Born to a famous wrestling family in the north Indian state of Haryana, Vinesh took up the sport pretty early in life. Under the guidance of her uncle Mahavir Phogat, she soon rose through the ranks and established herself as one of the premier grapplers in the country.
She rose to fame in 2013 when she clinched a silver medal in the Youth Wrestling Championships and backed it with a bronze at the Asian Championships in Delhi. There has been no looking back since for Vinesh Phogat, who is now considered to be one of India's biggest medal prospects for the 2020 Tokyo Olympics.
Red hot form ahead of the Tokyo Olympics
Vinesh Phogat has displayed some terrific form in the 2021 season. The Haryana girl has competed in four different international tournaments in the year and has returned with gold medals in each of the four events.
Her first medal of the year came in February at the Outstanding Ukraine Coaches and Wrestlers Memorial, wherein she defeated former World Champion Vanesa Kaladzinskaya of Belarus 10-8 in a closely fought final in Kyiv.
She then proceeded to win the Matteo Pellicone Ranking Series, registering an easy 4-0 win over Canadian Diana Helen to move to the top of world rankings in women's 53kg weight division.
This was followed with her first-ever Asian Championships gold medal, albeit in a depleted field, as Vinesh pinned Chinese Taipei's Meng Hsuan Hsieh to earn a victory by fall in the final to be crowned the Asian Champion in April.
Competing in the Poland Open at Warsaw Vinesh absolutely demolished Ukrainian Khrystyna Bereza 8-0 in the final, to clinch her fourth consecutive gold medal of the year.
With such thumping dominance against some of the best wrestlers in the world, it is hard to ignore Vinesh Phogat's chances at the Tokyo Olympics.
Vinesh will enter Tokyo Olympics as World Number 1
Thanks to her consistent performances during the course of the year, Vinesh Phogat will enter the 2020 Tokyo Olympics as the world number 1 in the women's 53kg weight division. She took the pole spot in the world rankings during the month of March when she clinched the Matteo Pellicone Ranking Series in Rome.
Besides, she will be the top seed in the 53kg division during the Tokyo Olympics. This would mean relatively easier draws for Vinesh in the starting round of the Olympics, further improving her chances. One of her major nemeses, the Japanese, Mayu Mukaida, will be seeded second in the event, which drastically reduces the chances of the two going head to head in the early part of the tournament.
Vinesh is better prepared mentally than she was during her last Olympics
In a media interaction a couple of months back, Vinesh Phogat explained in length about how she is mentally better prepared than what she was during the Rio Olympics.

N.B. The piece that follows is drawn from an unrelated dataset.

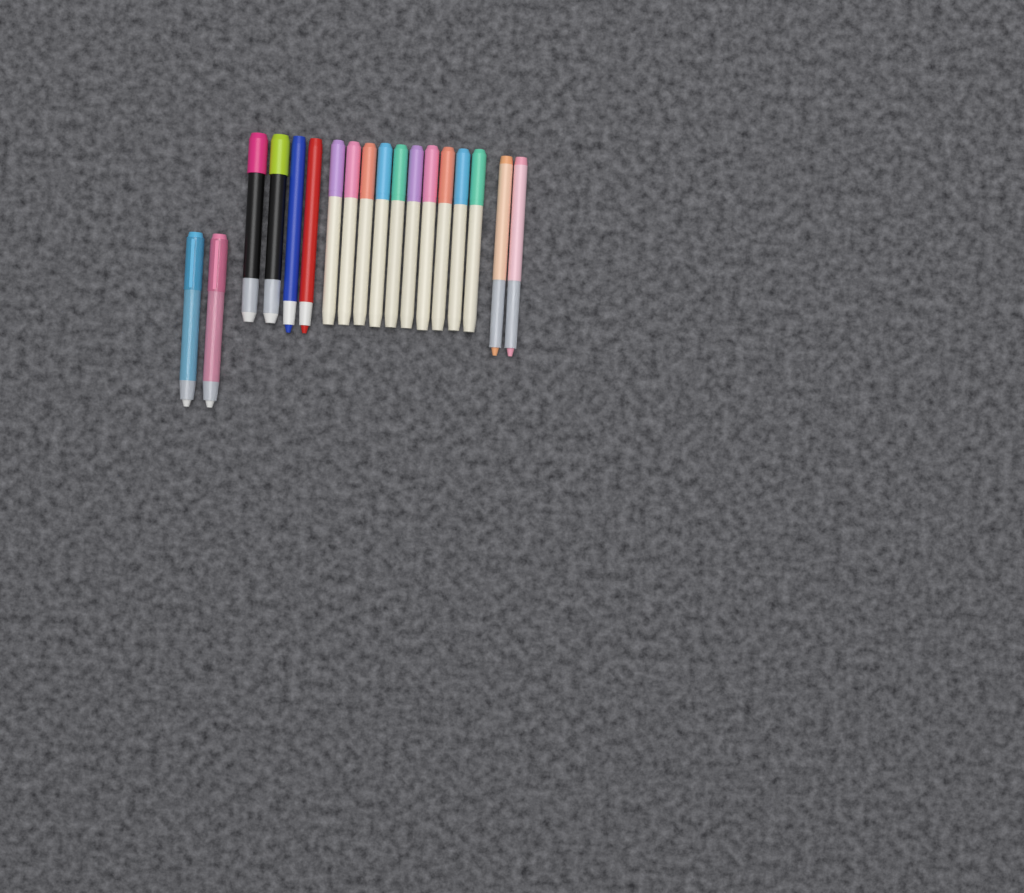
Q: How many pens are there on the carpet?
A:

"The Rio debacle helped me become strong mentally. It was one of the lowest points of my career; there was a lot of negativity from within. But, I was able to come out of it, and in hindsight, it has helped me become mentally strong. Yes, I was not able to win a medal in Rio, but that would not affect my performance in Tokyo one bit. I now have the experience of playing one Olympics; I know what to expect, how to prepare and how to conduct myself. So, it is rather a plus point to me. All these setbacks helped me become stronger, and I feel I would enter Tokyo as a much stronger athlete mentally," she had said.
Perhaps after such an impressive display of wrestling in recent times, a photo of Vinesh at the podium in Tokyo is what I need to completely discard the scary footage of her being taken out of the mat in a stretcher at Rio from my mind.